### RECORDED DATA
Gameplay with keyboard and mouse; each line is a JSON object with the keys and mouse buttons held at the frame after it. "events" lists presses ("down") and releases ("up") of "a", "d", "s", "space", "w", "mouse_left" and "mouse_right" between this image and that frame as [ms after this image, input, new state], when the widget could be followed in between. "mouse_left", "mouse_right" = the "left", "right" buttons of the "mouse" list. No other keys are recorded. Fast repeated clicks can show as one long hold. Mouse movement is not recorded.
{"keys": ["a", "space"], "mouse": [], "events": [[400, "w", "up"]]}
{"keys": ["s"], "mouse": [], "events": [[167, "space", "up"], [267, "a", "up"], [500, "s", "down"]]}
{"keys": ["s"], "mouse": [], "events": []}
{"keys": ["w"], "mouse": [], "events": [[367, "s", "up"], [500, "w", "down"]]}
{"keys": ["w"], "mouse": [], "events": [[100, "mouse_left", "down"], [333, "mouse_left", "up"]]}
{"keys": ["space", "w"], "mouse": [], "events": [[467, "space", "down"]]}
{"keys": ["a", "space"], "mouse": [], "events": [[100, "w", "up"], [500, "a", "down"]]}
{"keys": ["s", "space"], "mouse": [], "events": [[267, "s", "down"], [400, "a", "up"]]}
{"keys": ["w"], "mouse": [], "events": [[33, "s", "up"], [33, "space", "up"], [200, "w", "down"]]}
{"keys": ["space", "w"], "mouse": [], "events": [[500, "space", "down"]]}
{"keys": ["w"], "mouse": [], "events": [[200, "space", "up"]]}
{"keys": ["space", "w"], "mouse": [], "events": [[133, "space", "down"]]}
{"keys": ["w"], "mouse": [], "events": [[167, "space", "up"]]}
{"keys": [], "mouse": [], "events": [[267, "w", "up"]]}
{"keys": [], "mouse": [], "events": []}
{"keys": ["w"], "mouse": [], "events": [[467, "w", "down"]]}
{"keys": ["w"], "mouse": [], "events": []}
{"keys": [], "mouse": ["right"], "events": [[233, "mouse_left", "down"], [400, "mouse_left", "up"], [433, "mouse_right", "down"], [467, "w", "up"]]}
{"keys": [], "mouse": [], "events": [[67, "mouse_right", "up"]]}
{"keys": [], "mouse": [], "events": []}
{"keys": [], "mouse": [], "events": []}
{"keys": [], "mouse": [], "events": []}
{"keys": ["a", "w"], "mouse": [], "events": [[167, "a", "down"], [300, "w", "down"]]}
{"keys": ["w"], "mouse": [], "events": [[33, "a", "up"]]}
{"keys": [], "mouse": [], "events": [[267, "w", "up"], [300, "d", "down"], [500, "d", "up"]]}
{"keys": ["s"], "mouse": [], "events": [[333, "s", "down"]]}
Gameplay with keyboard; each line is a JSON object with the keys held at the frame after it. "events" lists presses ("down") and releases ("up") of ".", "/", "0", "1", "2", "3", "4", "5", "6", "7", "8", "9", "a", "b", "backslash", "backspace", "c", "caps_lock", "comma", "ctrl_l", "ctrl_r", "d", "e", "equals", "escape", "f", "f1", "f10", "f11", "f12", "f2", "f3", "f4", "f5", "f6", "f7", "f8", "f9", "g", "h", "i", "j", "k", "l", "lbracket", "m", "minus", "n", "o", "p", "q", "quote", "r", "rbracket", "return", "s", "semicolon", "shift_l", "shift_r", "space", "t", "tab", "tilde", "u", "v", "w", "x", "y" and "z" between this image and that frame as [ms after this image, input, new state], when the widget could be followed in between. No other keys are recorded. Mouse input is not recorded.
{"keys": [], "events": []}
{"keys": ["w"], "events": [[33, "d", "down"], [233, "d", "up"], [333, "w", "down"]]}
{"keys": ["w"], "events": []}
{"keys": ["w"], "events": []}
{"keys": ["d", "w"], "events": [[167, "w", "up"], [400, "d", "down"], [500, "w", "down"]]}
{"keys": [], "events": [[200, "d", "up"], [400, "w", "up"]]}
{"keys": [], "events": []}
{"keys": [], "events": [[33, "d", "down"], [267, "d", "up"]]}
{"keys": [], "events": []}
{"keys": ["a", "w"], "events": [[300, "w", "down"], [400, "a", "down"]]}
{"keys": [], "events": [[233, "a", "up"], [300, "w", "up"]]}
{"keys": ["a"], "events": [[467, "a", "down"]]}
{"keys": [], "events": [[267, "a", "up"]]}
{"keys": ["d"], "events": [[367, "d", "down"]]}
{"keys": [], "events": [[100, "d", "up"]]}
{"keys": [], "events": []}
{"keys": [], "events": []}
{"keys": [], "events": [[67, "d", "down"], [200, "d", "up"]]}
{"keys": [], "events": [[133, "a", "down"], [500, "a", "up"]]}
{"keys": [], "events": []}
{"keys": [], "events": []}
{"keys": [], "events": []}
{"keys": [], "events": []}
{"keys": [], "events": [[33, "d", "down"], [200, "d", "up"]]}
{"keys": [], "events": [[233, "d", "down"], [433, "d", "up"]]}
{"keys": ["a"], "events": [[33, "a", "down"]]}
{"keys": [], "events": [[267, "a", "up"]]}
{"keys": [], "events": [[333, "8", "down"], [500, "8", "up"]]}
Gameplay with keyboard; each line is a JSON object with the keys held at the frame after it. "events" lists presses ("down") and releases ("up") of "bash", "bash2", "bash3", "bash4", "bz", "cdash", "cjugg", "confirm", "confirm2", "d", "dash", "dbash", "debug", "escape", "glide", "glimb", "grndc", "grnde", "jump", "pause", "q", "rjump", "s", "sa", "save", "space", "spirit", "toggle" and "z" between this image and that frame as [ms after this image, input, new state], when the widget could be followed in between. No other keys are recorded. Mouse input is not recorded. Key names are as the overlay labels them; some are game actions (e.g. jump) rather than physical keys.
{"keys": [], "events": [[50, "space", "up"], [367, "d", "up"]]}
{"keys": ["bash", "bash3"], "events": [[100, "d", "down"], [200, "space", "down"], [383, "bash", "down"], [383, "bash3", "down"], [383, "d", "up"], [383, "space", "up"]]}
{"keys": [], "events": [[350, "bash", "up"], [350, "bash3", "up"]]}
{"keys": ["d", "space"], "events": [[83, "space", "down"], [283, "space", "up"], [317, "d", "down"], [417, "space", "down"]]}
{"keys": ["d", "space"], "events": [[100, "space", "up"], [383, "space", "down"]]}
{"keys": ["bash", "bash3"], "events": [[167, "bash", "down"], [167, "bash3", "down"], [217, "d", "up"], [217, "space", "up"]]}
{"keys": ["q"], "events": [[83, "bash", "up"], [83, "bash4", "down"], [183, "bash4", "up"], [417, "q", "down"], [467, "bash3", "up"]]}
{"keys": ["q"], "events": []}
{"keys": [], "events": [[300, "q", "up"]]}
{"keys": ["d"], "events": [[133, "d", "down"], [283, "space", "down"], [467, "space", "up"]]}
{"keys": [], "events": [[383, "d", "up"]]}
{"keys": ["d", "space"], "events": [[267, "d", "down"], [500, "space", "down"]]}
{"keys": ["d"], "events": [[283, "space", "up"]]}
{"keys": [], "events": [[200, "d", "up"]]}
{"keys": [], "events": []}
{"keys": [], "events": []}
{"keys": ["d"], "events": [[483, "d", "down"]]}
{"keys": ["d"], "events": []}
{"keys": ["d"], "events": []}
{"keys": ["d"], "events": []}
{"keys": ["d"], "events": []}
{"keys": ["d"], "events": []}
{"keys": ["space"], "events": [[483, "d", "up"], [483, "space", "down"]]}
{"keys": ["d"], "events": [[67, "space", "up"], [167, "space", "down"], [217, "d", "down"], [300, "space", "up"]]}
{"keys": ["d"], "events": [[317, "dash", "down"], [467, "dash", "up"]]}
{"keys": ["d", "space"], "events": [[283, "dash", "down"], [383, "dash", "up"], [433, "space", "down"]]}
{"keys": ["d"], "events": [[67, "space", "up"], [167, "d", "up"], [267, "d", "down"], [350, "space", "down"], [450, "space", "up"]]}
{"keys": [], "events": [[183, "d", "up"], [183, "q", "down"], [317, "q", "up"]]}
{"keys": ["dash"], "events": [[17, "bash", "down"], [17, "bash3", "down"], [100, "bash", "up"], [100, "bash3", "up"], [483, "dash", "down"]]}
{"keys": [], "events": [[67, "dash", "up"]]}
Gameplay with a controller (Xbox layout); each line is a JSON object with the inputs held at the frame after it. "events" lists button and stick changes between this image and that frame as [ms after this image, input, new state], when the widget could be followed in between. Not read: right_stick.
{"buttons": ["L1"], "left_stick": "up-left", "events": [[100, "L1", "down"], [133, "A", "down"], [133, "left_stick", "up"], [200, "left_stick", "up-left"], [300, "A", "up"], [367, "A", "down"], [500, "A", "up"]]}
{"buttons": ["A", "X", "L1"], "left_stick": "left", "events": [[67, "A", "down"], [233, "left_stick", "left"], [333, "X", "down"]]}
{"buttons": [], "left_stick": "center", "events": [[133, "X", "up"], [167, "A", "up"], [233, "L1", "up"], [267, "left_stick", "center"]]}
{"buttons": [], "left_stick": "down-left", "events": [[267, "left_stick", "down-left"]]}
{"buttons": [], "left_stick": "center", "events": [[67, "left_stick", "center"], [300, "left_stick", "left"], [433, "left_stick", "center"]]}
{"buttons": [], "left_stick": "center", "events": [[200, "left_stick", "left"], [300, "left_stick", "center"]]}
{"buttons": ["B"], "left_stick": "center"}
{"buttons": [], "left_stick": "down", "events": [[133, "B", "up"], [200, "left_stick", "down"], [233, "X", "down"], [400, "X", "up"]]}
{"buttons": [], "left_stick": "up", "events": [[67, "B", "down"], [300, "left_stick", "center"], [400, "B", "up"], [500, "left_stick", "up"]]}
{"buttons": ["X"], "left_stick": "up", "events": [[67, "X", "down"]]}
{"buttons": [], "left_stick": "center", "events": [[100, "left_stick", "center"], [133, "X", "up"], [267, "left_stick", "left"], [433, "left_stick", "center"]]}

### INSTRUCTIONS TO FOLLOW
Search the listing for the word "dash", and copy every line in which it is found.

### EXPECTED OUTPUT
Gameplay with keyboard; each line is a JSON object with the keys held at the frame after it. "events" lists presses ("down") and releases ("up") of "bash", "bash2", "bash3", "bash4", "bz", "cdash", "cjugg", "confirm", "confirm2", "d", "dash", "dbash", "debug", "escape", "glide", "glimb", "grndc", "grnde", "jump", "pause", "q", "rjump", "s", "sa", "save", "space", "spirit", "toggle" and "z" between this image and that frame as [ms after this image, input, new state], when the widget could be followed in between. No other keys are recorded. Mouse input is not recorded. Key names are as the overlay labels them; some are game actions (e.g. jump) rather than physical keys.
{"keys": ["d"], "events": [[317, "dash", "down"], [467, "dash", "up"]]}
{"keys": ["d", "space"], "events": [[283, "dash", "down"], [383, "dash", "up"], [433, "space", "down"]]}
{"keys": ["dash"], "events": [[17, "bash", "down"], [17, "bash3", "down"], [100, "bash", "up"], [100, "bash3", "up"], [483, "dash", "down"]]}
{"keys": [], "events": [[67, "dash", "up"]]}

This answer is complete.